Intel teases 10nm Ice Lake gaming perf and 5GHz all-core 9900KS

May 26, 2019 | 18:30

Tags: #10nm #14nm #5ghz #coffee-lake #coffee-lake-refresh #computex-2019 #core-i9-9900k #core-i9-9900ks #cpu #eight-core #ice-lake #octa-core

Companies: #intel

Intel has released a small selection of details concerning its upcoming 10nm Ice Lake mobile CPU and a new special edition desktop processor, the Core i9-9900KS.

The previously-revealed Ice Lake processor will be Intel’s first 10nm CPU produced in volume.

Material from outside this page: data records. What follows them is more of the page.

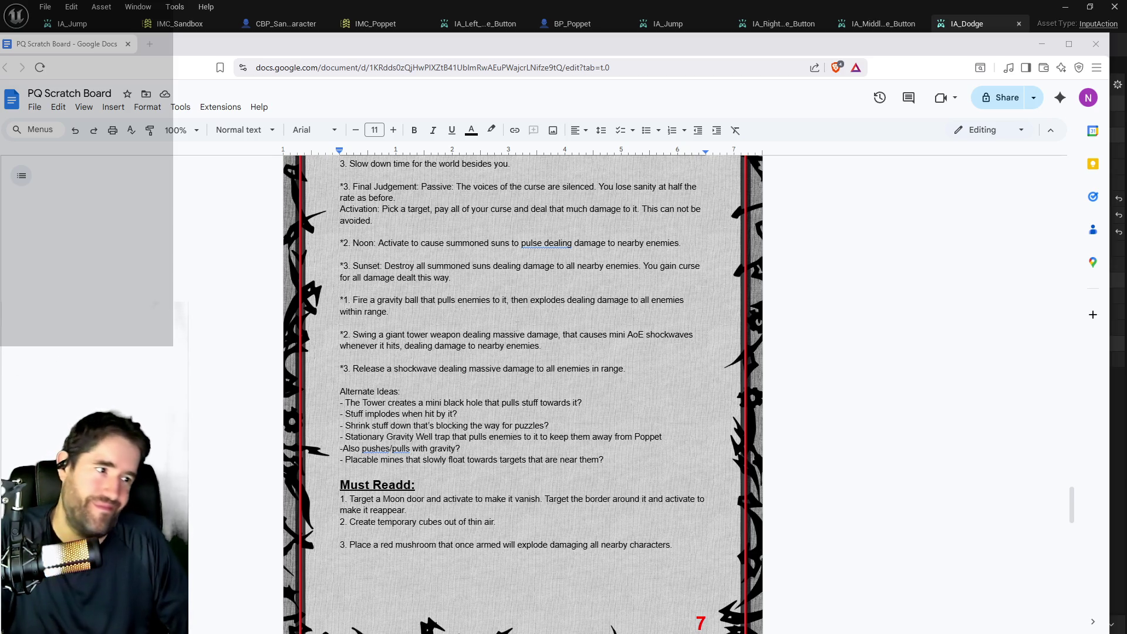
# Step: Scroll through pages 6–7 and highlight the Must Readd line 'Create temporary cubes out of thin air.'
pyautogui.scroll(-2, 523, 394)
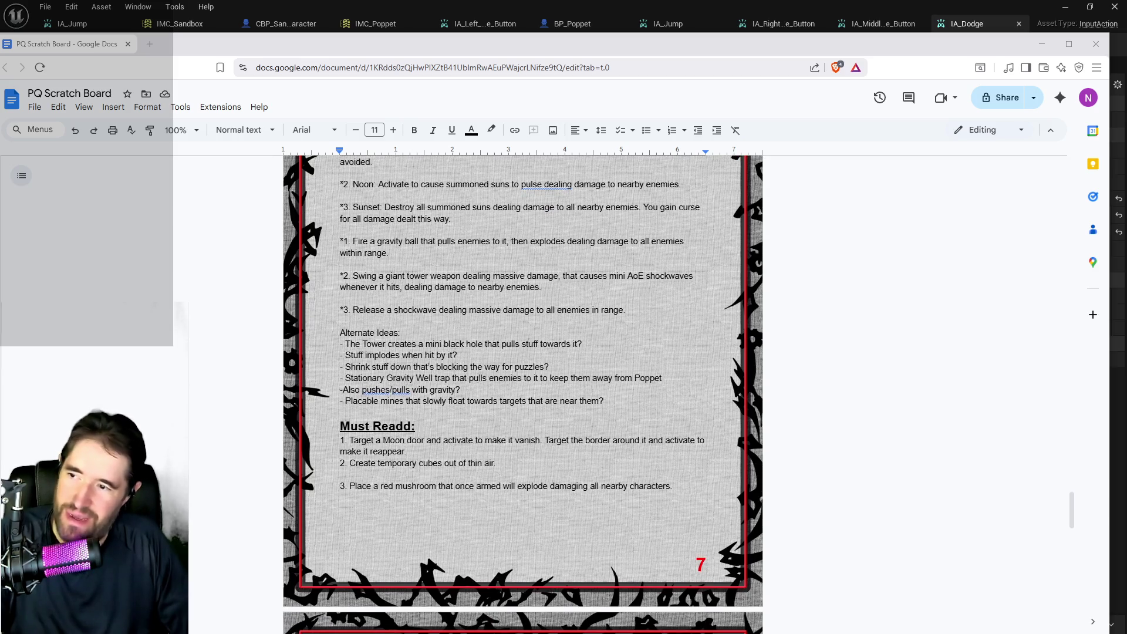
pyautogui.scroll(2, 472, 381)
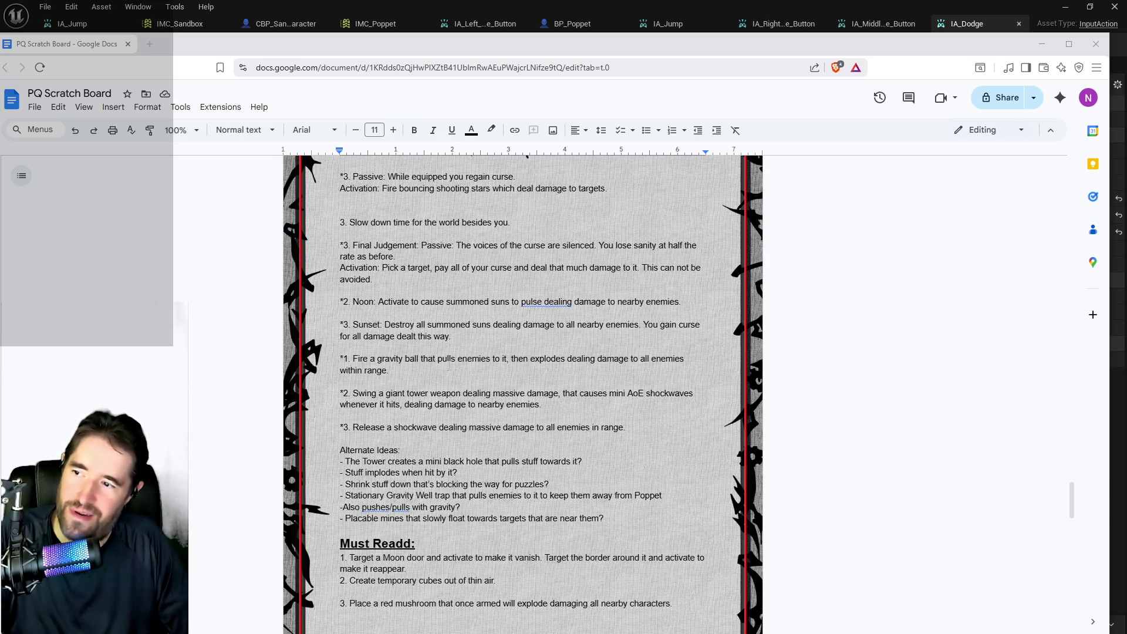
pyautogui.scroll(2, 438, 474)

As well as Sunny Cove CPU cores, the mobile-centric processor features new Gen11 integrated graphics, which come with support for variable rate shading. Intel has released benchmark results which show that, thanks in part to variable rate shading, Gen 11 graphics can achieve considerably greater performance in certain titles than Gen 9 graphics. Specifically, it measured a 2.08x gain in Total War: Three Kingdoms (1080p, Low preset), a 1.82x boost in Rainbow Six Siege (1080p, Medium preset), and a 1.72x improvement in Counter-Strike: Global Offensive (1080p, Medium preset).

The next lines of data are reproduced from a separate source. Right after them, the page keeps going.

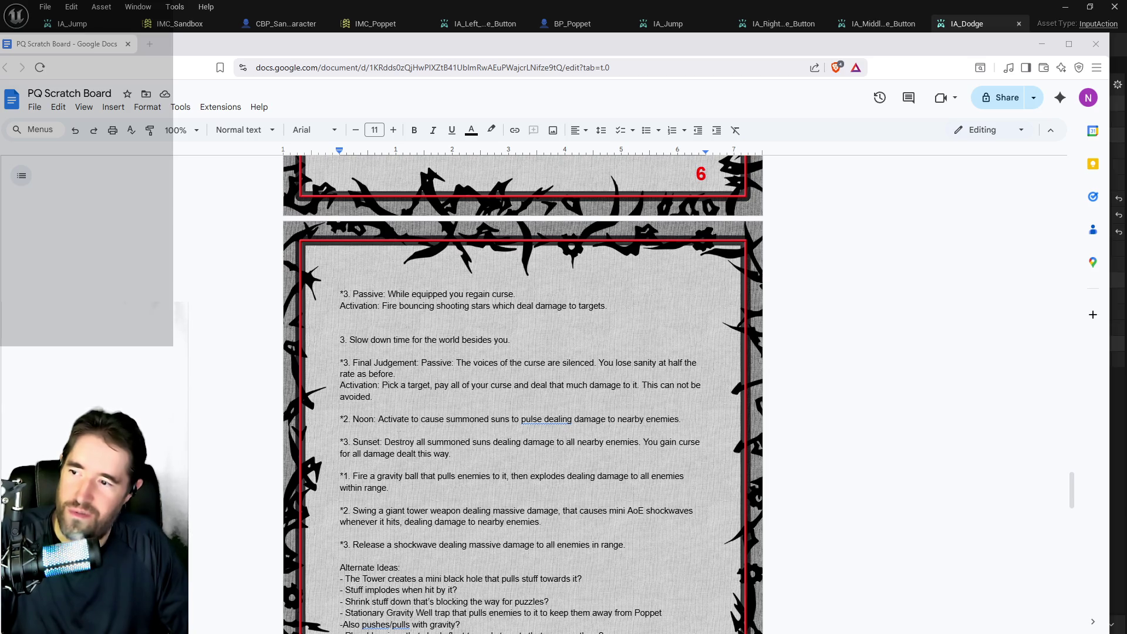
pyautogui.scroll(1, 522, 394)
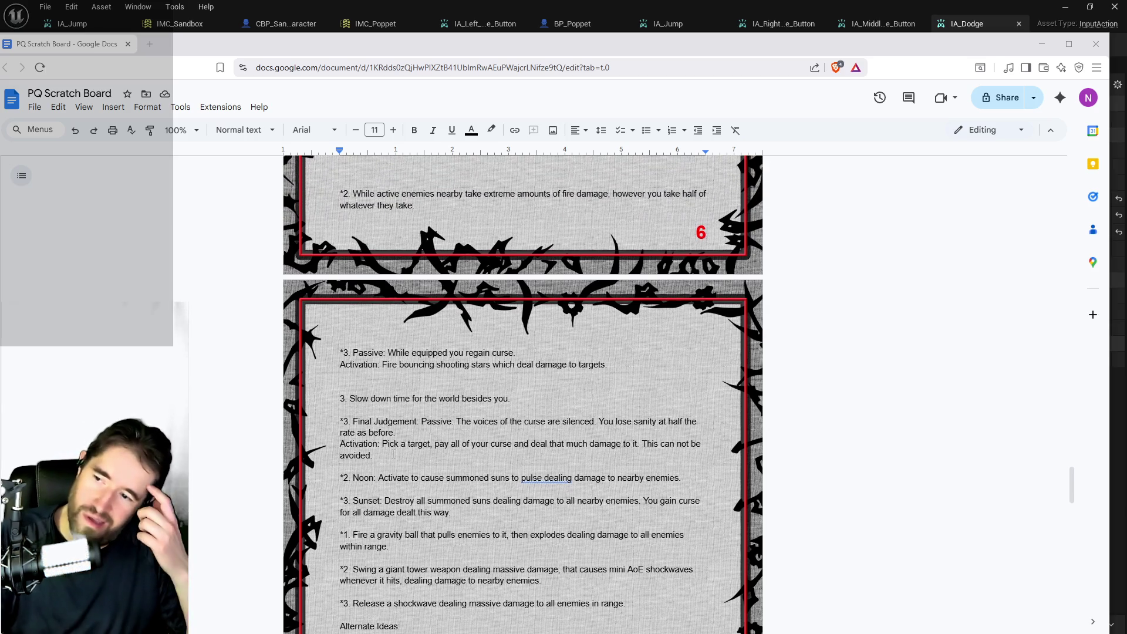
pyautogui.scroll(2, 393, 456)
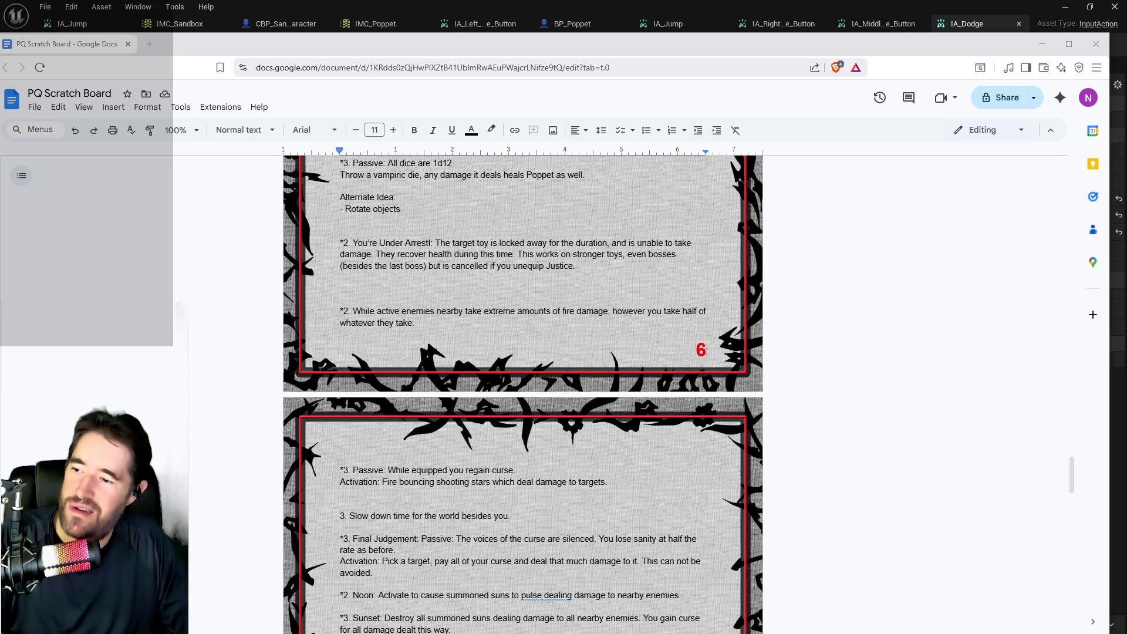
pyautogui.scroll(2, 468, 530)
pyautogui.scroll(-1, 410, 515)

Tests for the above comparisons were carried out on an unannounced 15W 4C/8T Ice Lake SKU with 8GB of LPDDR4X running at 3,733MHz, and on the Whiskey Lake Core i7-8565U configured with a peak TDP (PL1) of 20W and featuring Intel HD Graphics 620 running with 16GB of 2,400MHz DDR4 (fastest supported memory). The faster memory on the Ice Lake platform will definitely help it out, so this is not a like-for-like comparison, but the TDP difference does suggest an efficiency gain. Regardless, these figures should of course be taken with a pinch of salt, and we are expecting more details on the above following Intel’s Computex keynote on Tuesday.

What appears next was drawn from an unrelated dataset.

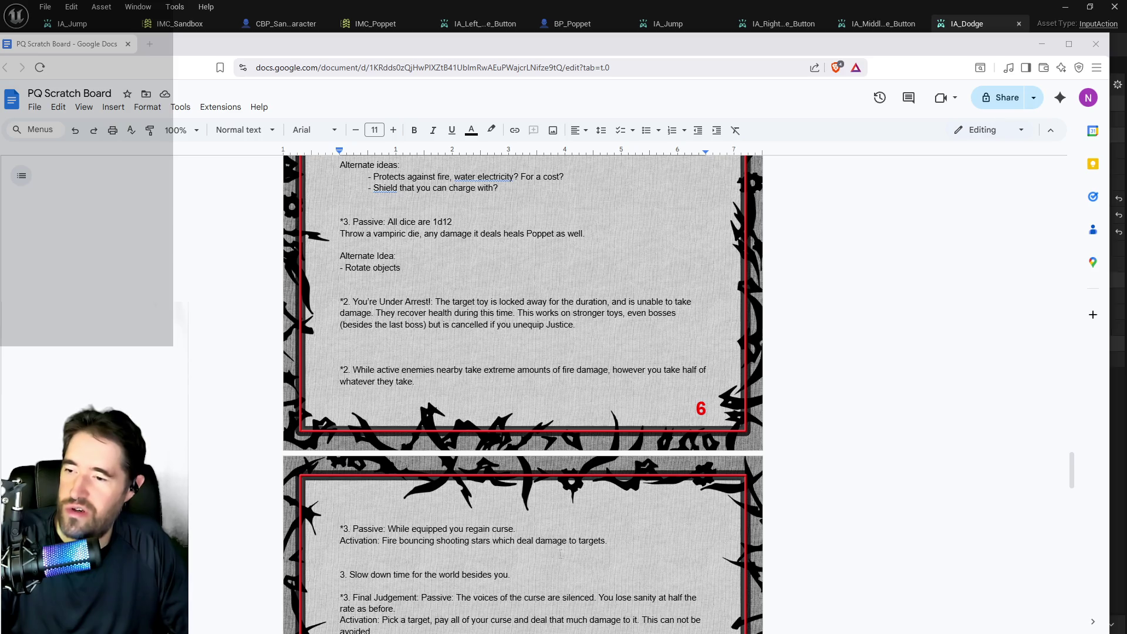
pyautogui.scroll(3, 415, 490)
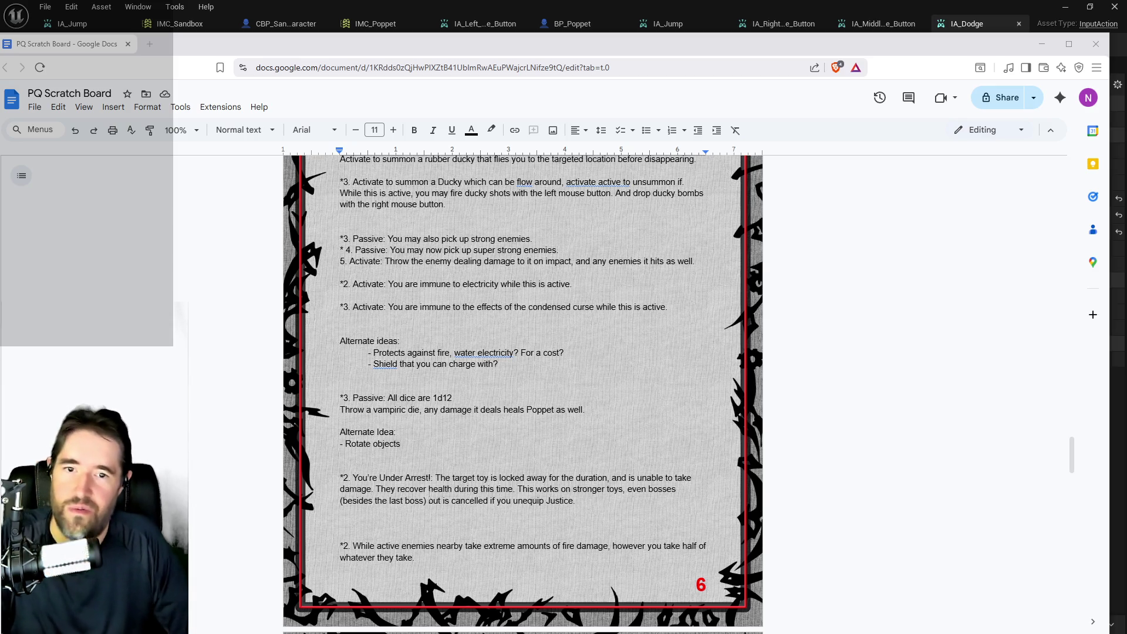
pyautogui.scroll(1, 414, 368)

Intel has also surprised the industry with news of a new special edition CPU that will supplant the Core i9-9900K as the flagship mainstream offering: the Core i9-9900KS. With the same 14nm Coffee Lake Refresh silicon and featuring the same eight cores and 16 threads as the CPU it’s based on, the Core i9-9900KS differentiates itself by being able to run all eight cores at a sustained Turbo Boost speed of 5GHz (the same as the peak single-core boost speed of the original). So far, it appears to just be a better-binned version of the Core i9-9900K, but details including TDP, pricing, and launch date are yet to be confirmed. Again, we’re hoping more details arrive on Tuesday.